(AVAILABLE DATA begins)

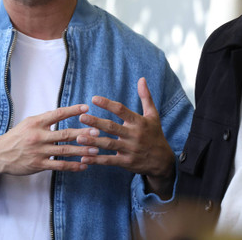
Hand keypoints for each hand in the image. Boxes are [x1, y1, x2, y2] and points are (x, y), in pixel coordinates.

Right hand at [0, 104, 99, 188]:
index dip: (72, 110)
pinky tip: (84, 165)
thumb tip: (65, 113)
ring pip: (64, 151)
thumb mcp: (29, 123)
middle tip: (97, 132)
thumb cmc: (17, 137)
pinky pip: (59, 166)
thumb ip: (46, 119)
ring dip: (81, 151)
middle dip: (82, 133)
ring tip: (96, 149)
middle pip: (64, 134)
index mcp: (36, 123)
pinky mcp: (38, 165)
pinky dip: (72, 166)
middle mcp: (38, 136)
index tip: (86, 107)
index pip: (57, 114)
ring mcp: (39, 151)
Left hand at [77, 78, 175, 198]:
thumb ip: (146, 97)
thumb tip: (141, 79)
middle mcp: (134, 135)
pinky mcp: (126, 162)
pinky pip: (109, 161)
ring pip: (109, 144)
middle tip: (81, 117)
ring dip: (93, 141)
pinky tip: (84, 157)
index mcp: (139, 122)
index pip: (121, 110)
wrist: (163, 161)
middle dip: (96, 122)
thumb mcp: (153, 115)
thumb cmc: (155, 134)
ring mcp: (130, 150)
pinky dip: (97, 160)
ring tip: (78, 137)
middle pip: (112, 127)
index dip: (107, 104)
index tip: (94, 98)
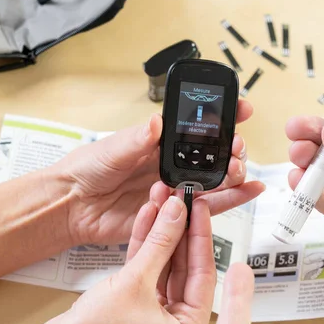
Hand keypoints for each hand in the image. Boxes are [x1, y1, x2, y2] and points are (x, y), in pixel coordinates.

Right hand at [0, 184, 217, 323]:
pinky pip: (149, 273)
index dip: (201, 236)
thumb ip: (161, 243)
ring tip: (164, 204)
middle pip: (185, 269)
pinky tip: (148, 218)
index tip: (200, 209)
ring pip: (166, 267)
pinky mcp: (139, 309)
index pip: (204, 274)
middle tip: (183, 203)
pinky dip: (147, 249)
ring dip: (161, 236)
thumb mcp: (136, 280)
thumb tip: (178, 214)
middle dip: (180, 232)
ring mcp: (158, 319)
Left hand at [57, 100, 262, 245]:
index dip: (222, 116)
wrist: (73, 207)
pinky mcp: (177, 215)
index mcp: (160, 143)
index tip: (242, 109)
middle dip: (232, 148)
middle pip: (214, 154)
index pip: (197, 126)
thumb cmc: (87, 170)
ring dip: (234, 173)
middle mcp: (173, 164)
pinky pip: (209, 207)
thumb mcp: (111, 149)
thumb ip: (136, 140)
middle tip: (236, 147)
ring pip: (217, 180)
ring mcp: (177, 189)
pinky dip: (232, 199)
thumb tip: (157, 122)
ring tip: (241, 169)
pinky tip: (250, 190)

(AVAILABLE DATA ends)

[EXERCISE BRIEF]
Lines from the one above containing "thumb mcp: (153, 115)" down to the one containing "pinky tip: (148, 218)" should be transcribed exactly, with both ends kept and no pictures.

[ANSWER AREA]
thumb mcp: (153, 115)
thumb cmc: (155, 134)
ring mcp: (130, 150)
pinky dip: (97, 160)
ring tip: (78, 137)
middle pip: (112, 127)
index dip: (107, 104)
index tip: (94, 98)
Hand keypoints for each hand in the image. Boxes are [x1, y1, x2, y2] and points are (x, y), in pixel coordinates.

Right hand at [0, 184, 217, 323]:
pinky pip: (149, 273)
index dip: (201, 236)
thumb ip: (161, 243)
ring tip: (164, 204)
middle pip: (185, 269)
pinky tip: (148, 218)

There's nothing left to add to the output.